Weetabix are a British cereal. Just biscuits of oats and grains and stuff that you can crumble into a bowl and pour milk on. They were really yummy, not too sweet, and really full of fiber of various sorts. I liked them in Britain, 'cause we'd eaten them at various bed and breakfasts, and it was fun to find them on sale at the local store.
It was nice to simply stop and be. Not go anywhere, not try too much, and not worry about it. Just be ourselves at home, with some chocolate chip cookies and not too hot or too cold a day. We spent most of the day with the windows and doors open to the air outside as it was much fresher than what was inside.
John got a good long nap in the late afternoon and Jet ate and napped and got to sit, for the first time, in the swing. You know those swings... that just keep swinging and swinging and most babies just fall asleep in them.
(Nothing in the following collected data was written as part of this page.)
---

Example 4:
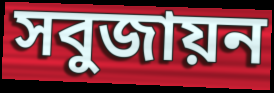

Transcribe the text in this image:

সবুজায়ন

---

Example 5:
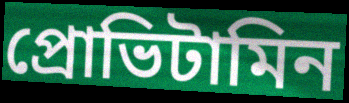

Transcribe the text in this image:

প্রোভিটামিন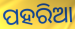
ପହରିଆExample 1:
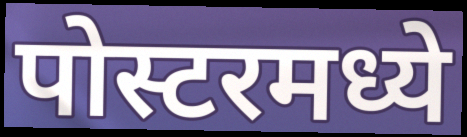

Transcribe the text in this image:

पोस्टरमध्ये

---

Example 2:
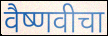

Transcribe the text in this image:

वैष्णवीचा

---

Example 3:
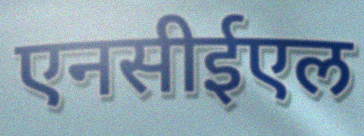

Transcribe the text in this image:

एनसीईएल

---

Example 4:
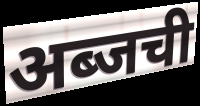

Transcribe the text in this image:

अब्जची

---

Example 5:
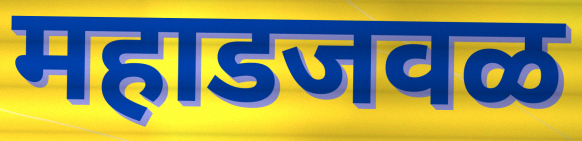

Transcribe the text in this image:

महाडजवळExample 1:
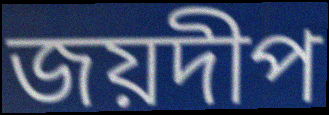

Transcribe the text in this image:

জয়দীপ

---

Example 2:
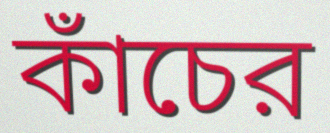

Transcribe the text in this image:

কাঁচের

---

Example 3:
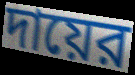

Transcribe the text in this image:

দায়ের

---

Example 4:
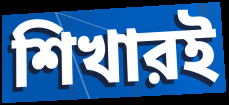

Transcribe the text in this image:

শিখারই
The old ones were wind up, but the new ones are battery powered, so you don't have to stop to wind them up. Jet wasn't too sure of it, yet, but he may like it more as he gets happier about sitting up by himself.
By the end if the day, sadly, my guts weren't happy with me. I suspect that this is another aspect that I won't really like about the cinnamon rolls. Ah well. Hopefully, Jet won't have gotten the gassy stuff or have the digestive problems I'm having.
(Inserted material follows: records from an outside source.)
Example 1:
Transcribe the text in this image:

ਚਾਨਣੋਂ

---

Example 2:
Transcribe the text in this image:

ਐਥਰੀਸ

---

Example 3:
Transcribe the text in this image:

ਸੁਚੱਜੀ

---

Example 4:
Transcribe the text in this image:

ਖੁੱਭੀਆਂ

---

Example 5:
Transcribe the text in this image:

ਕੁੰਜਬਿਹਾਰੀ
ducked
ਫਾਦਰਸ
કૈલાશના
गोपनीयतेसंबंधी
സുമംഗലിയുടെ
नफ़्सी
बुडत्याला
It's so nice to just be able to rest and be lazy. To not have to take care of Jet all by myself, and to be able to know that I have time. Simply time. We get another week like this off in July, and I'm going to be very glad of it. Time to nap, time to play, time to simply be with John and Jet.
The book The Scientist in the Crib basically concluded the parents and babies pretty much naturally know how to interact with each other. Parents are wired to teach their kids the things they need the most and kids are wired to learn like crazy. So the expert view was that there really isn't anything specific that has to be done, other than give parents and kids 'enough' time together. They did admit that that was pretty hard to do these days.
It's kind of funny thinking of what I'd been planning before the birth. Dump the kid on others as soon as possible, and work like nothing happened. Experience gainsays so much. I am changing with all this in ways I never expected. Still, I think I do believe that having exposure to other adult caretakers and kids is important, so Jet will have some time away from me. I am glad of it for myself, too.
It's such an odd juggling act. To balance the moving and changing line of dependence and independence, of development and capability away from us. If we do our jobs right, then Jet is going to walk right out of our lives, and live his own. Each development is a step away and it's a good thing. Now I see, though, why it's such a hard thing for some moms to do.
It's so strange to balance it, enough for him to grow, not so much he's neglected. Though, admittedly, there's likely a wide swath of possibilities in between. From some books and 'experts' there seems only a slender thread between the two. I just have to remember the reality that there really is room.
Carl likes to remind me of something I once said, that everyone that is really good at something was, at one time, only someone that wanted to be good at it. I really want to be a good mom, and that might be enough motivation to learn and grow and change in all the ways I have to to become that. We'll see.